The euro slid 0.4 percent against the greenback, after rising as high as US$1.3993 earlier in the session, the highest level in 2-1/2 years.
"Draghi's guidance was the key takeaway from today's press conference," Robert Lynch, a currency strategist at HSBC Holdings in New York, told Bloomberg News. "The more overt signal of the potential -- if not the outright intention -- to ease policy next month has already worked to drive euro-dollar down after the pair nearly eclipsed the US$1.40 threshold."
Draghi's comments also bolstered the appeal of bonds in the euro zone, pushing yields lower.
Across the Atlantic, equities seesawed through the day. With about an hour of trading left in the day in New York, the Dow Jones Industrial Average rose 0.29 percent. The Standard & Poor's 500 Index was down 0.01 percent, while the Nasdaq Composite Index slipped 0.07 percent.

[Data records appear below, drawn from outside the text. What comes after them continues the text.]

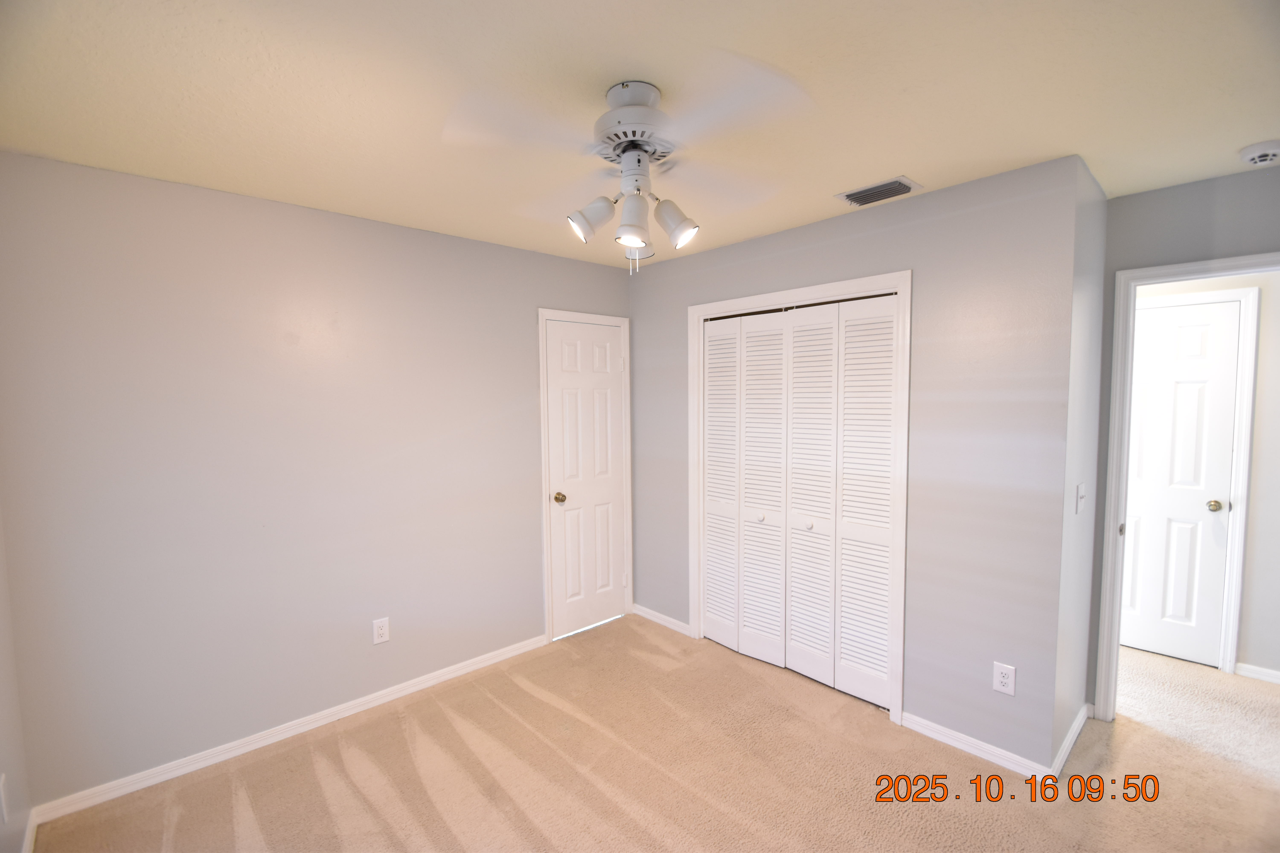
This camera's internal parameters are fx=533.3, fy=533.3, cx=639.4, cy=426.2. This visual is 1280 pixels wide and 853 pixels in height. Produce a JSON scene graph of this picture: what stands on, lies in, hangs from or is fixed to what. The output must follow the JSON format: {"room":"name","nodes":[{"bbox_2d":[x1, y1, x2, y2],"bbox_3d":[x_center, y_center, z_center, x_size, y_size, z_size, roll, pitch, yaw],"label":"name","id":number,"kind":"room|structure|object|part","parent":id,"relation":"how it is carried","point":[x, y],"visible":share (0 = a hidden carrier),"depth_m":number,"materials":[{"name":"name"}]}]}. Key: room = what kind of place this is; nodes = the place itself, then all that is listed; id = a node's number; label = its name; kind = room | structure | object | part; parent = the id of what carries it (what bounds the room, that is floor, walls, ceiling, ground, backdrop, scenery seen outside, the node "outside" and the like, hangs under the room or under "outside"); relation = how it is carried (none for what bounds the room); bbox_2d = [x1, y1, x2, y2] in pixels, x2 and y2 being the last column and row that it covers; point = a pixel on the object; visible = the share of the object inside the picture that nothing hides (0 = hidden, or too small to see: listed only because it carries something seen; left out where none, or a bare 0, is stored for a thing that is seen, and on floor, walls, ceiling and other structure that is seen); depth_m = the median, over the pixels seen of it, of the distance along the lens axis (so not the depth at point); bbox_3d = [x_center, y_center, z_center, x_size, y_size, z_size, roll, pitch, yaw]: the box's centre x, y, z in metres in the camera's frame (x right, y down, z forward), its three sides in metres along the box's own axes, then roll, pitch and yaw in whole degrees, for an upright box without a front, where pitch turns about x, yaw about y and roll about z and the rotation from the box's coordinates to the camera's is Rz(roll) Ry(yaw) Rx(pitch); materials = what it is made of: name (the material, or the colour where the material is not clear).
{"room":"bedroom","nodes":[
{"label":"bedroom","id":0,"kind":"room"},
{"bbox_2d":[0,506,33,852],"bbox_3d":[-1.098,0.349,0.549,0.122,2.441,3.594,-4,5,-43],"label":"far left wall","id":1,"kind":"structure","parent":0,"point":[3,735],"depth_m":1.78,"materials":[{"name":"paint"}]},
{"bbox_2d":[0,772,10,823],"bbox_3d":[-1.923,1.124,1.614,0.009,0.127,0.074,-4,5,-43],"label":"wall outlet","id":2,"kind":"object","parent":1,"relation":"attached to","point":[1,782],"visible":0.99,"depth_m":1.60,"materials":[{"name":"white plastic"}]},
{"bbox_2d":[20,809,37,852],"bbox_3d":[-1.082,1.505,0.727,0.014,0.075,3.317,-4,5,-43],"label":"baseboard","id":3,"kind":"structure","parent":1,"relation":"attached to","point":[26,852],"depth_m":1.86,"materials":[{"name":"white paint"}]},
{"bbox_2d":[0,150,631,812],"bbox_3d":[-1.180,0.190,2.912,3.186,2.451,0.120,-4,5,-43],"label":"left wall","id":4,"kind":"structure","parent":0,"point":[464,242],"depth_m":2.33,"materials":[{"name":"paint"}]},
{"bbox_2d":[28,632,547,826],"bbox_3d":[-1.410,1.392,2.673,2.173,0.075,0.014,-4,5,-43],"label":"baseboard","id":5,"kind":"structure","parent":4,"relation":"attached to","point":[416,687],"depth_m":2.39,"materials":[{"name":"white paint"}]},
{"bbox_2d":[372,617,390,644],"bbox_3d":[-1.322,1.046,2.728,0.077,0.126,0.008,-4,5,-43],"label":"wall outlet","id":6,"kind":"object","parent":4,"relation":"attached to","point":[381,633],"visible":0.99,"depth_m":2.72,"materials":[{"name":"white plastic"}]},
{"bbox_2d":[544,319,626,639],"bbox_3d":[-0.327,0.349,3.546,0.611,2.020,0.101,-4,5,-43],"label":"closet door","id":7,"kind":"structure","parent":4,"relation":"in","point":[557,404],"depth_m":3.54,"materials":[{"name":"white paint"}]},
{"bbox_3d":[-0.505,0.455,3.384,0.066,0.064,0.073,-4,5,-43],"label":"doorknob","id":8,"kind":"part","parent":7,"relation":"part of","materials":[{"name":"gold metal"}]},
{"bbox_2d":[538,308,632,643],"bbox_3d":[-0.359,0.309,3.581,0.725,2.106,0.117,-4,5,-43],"label":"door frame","id":9,"kind":"structure","parent":4,"relation":"attached to","point":[544,317],"depth_m":3.40,"materials":[{"name":"white paint"}]},
{"bbox_2d":[0,0,1279,268],"bbox_3d":[1.014,-1.045,1.936,5.365,0.104,4.752,-4,5,-43],"label":"ceiling","id":10,"kind":"structure","parent":0,"point":[922,162],"depth_m":1.55,"materials":[{"name":"paint"}]},
{"bbox_2d":[445,65,813,274],"bbox_3d":[-0.019,-0.714,1.578,0.932,0.531,0.934,0,4,6],"label":"ceiling fan","id":11,"kind":"object","parent":10,"relation":"hanging from","point":[637,245],"visible":1,"depth_m":1.49,"materials":[{"name":"white"}]},
{"bbox_3d":[-0.143,-0.604,1.556,0.114,0.118,0.108,-4,5,-43],"label":"shade","id":12,"kind":"part","parent":11,"relation":"part of","materials":[{"name":"white metal"}]},
{"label":"shade","id":13,"kind":"part","parent":11,"relation":"part of","materials":[{"name":"metal"}]},
{"bbox_3d":[-0.024,-0.874,1.577,0.233,0.218,0.241,-4,5,-43],"label":"motor housing","id":14,"kind":"part","parent":11,"relation":"part of","materials":[{"name":"white metal"}]},
{"bbox_3d":[-0.019,-0.591,1.521,0.101,0.130,0.099,-4,5,-43],"label":"shade","id":15,"kind":"part","parent":11,"relation":"part of","materials":[{"name":"white metal"}]},
{"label":"pull chain","id":16,"kind":"part","parent":11,"relation":"part of","materials":[{"name":"white"}]},
{"bbox_3d":[0.101,-0.602,1.579,0.110,0.124,0.112,-4,5,-43],"label":"shade","id":17,"kind":"part","parent":11,"relation":"part of","materials":[{"name":"white metal"}]},
{"bbox_2d":[835,176,921,207],"bbox_3d":[1.040,-1.016,2.336,0.213,0.018,0.300,-4,5,-43],"label":"air vent","id":18,"kind":"object","parent":10,"relation":"attached to","point":[867,190],"visible":0.99,"depth_m":2.31,"materials":[{"name":"metal"}]},
{"bbox_2d":[1237,139,1279,166],"bbox_3d":[2.275,-0.990,1.935,0.136,0.046,0.138,-4,5,-43],"label":"smoke detector","id":19,"kind":"object","parent":10,"relation":"attached to","point":[1266,157],"visible":0.99,"depth_m":1.92,"materials":[{"name":"white plastic"}]},
{"bbox_2d":[31,613,1279,852],"bbox_3d":[1.200,1.487,1.984,5.405,0.100,4.948,-4,5,-43],"label":"carpet floor","id":20,"kind":"structure","parent":0,"point":[1118,730],"depth_m":2.20,"materials":[{"name":"beige carpet"}]},
{"bbox_2d":[629,152,1083,778],"bbox_3d":[0.803,0.158,3.003,0.119,2.446,2.532,-4,5,-43],"label":"closet wall","id":21,"kind":"structure","parent":0,"point":[943,220],"depth_m":2.31,"materials":[{"name":"grey paint"}]},
{"bbox_2d":[632,603,692,636],"bbox_3d":[0.140,1.320,3.653,0.015,0.074,0.586,-4,5,-43],"label":"baseboard","id":22,"kind":"structure","parent":21,"relation":"attached to","point":[665,623],"depth_m":3.63,"materials":[{"name":"white paint"}]},
{"bbox_2d":[686,271,911,725],"bbox_3d":[0.809,0.329,2.965,0.126,2.121,1.326,-4,5,-43],"label":"closet door frame","id":23,"kind":"structure","parent":21,"relation":"attached to","point":[840,284],"depth_m":2.56,"materials":[{"name":"white paint"}]},
{"bbox_2d":[700,294,896,710],"bbox_3d":[0.806,0.364,2.955,0.084,2.019,1.214,-4,5,-43],"label":"bifold closet door","id":24,"kind":"structure","parent":23,"relation":"in","point":[712,357],"depth_m":2.87,"materials":[{"name":"white paint"}]},
{"bbox_3d":[0.492,0.392,3.281,0.112,1.933,0.279,-4,5,-43],"label":"panel","id":25,"kind":"part","parent":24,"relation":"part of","materials":[{"name":"white paint"}]},
{"bbox_3d":[0.676,0.515,3.035,0.040,0.037,0.037,-4,5,-43],"label":"knob","id":26,"kind":"part","parent":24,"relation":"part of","materials":[{"name":"metal"}]},
{"bbox_3d":[0.699,0.401,3.079,0.092,2.004,0.308,-4,5,-43],"label":"panel","id":27,"kind":"part","parent":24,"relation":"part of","materials":[{"name":"white paint"}]},
{"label":"knob","id":28,"kind":"part","parent":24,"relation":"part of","materials":[{"name":"metal"}]},
{"bbox_3d":[1.132,0.400,2.670,0.072,1.978,0.315,-4,5,-43],"label":"panel","id":29,"kind":"part","parent":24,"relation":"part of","materials":[{"name":"white paint"}]},
{"bbox_2d":[894,711,1052,781],"bbox_3d":[1.435,1.386,2.326,0.014,0.075,0.588,-4,5,-43],"label":"baseboard","id":30,"kind":"structure","parent":21,"relation":"attached to","point":[948,740],"depth_m":2.30,"materials":[{"name":"white paint"}]},
{"bbox_2d":[992,661,1015,695],"bbox_3d":[1.509,1.047,2.211,0.008,0.121,0.074,-4,5,-43],"label":"wall outlet","id":31,"kind":"object","parent":21,"relation":"attached to","point":[1003,680],"visible":0.99,"depth_m":2.21,"materials":[{"name":"white plastic"}]},
{"bbox_2d":[1053,153,1109,771],"bbox_3d":[1.902,0.186,2.374,0.642,2.463,0.123,-4,5,-43],"label":"side wall","id":32,"kind":"structure","parent":0,"point":[1095,272],"depth_m":2.27,"materials":[{"name":"paint"}]},
{"bbox_2d":[1050,702,1092,777],"bbox_3d":[1.924,1.380,2.371,0.638,0.083,0.014,-4,5,-43],"label":"baseboard","id":33,"kind":"structure","parent":32,"relation":"attached to","point":[1075,732],"depth_m":2.32,"materials":[{"name":"white paint"}]},
{"bbox_2d":[1074,482,1086,513],"bbox_3d":[1.859,0.302,2.240,0.102,0.120,0.019,-4,5,-43],"label":"light switch","id":34,"kind":"object","parent":32,"relation":"attached to","point":[1080,493],"visible":0.98,"depth_m":2.23,"materials":[{"name":"white plastic"}]},
{"bbox_2d":[1119,297,1242,667],"bbox_3d":[2.984,0.341,3.191,0.099,2.019,0.745,-4,5,-43],"label":"hallway door","id":35,"kind":"structure","parent":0,"point":[1153,334],"depth_m":3.08,"materials":[{"name":"white paint"}]},
{"bbox_3d":[3.211,0.446,3.007,0.066,0.060,0.067,-4,5,-43],"label":"doorknob","id":36,"kind":"part","parent":35,"relation":"part of","materials":[{"name":"gold metal"}]},
{"bbox_2d":[1089,164,1279,714],"bbox_3d":[2.648,0.209,2.065,0.118,2.449,1.724,-4,5,-43],"label":"doorway wall","id":37,"kind":"structure","parent":0,"point":[1145,262],"depth_m":2.30,"materials":[{"name":"grey paint"}]},
{"bbox_2d":[1095,249,1279,723],"bbox_3d":[2.529,0.373,2.206,0.153,2.090,0.866,-4,5,-43],"label":"door frame","id":38,"kind":"structure","parent":37,"relation":"attached to","point":[1123,511],"depth_m":2.44,"materials":[{"name":"white paint"}]},
{"bbox_2d":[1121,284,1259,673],"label":"hallway door frame","id":39,"kind":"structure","parent":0,"point":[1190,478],"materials":[{"name":"white paint"}]},
{"bbox_2d":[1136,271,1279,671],"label":"hallway wall","id":40,"kind":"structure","parent":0,"point":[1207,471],"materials":[{"name":"grey paint"}]},
{"bbox_2d":[1234,662,1279,683],"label":"baseboard","id":41,"kind":"structure","parent":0,"point":[1278,680],"depth_m":2.89,"materials":[{"name":"white paint"}]}
]}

An early rally in some of the momentum technology stocks faded as the day unfolded.
In testimony to a US Senate panel, Federal Reserve Chair Janet Yellen said it might take five to eight years for the Fed to unwind its monthly bond purchases. The central bank's balance sheet has widened to more than US$4 trillion from about US$800 billion in 2007.
"We've not decided, and we'll probably wait until we're in the process of normalising policy to decide, just what our long-run balance sheet will be," Yellen said, adding it will be "substantially lower" than it is now, Reuters reported.
"If we do that [stop re-investing funds from expired assets] and nothing more, it would probably take somewhere in the neighbourhood of five to eight years to get it back to pre-crisis levels," according to Yellen.
Gains in shares of AT&T and Walt Disney, last up 1.9 percent and 1.5 percent respectively, outweighed declines in shares of Merck and UnitedHealth, last down 1.4 percent and 1.2 percent, to keep the Dow in the green.
The latest data showed initial claims for state unemployment benefits fell 26,000 to a seasonally adjusted 319,000 for the week ended May 3.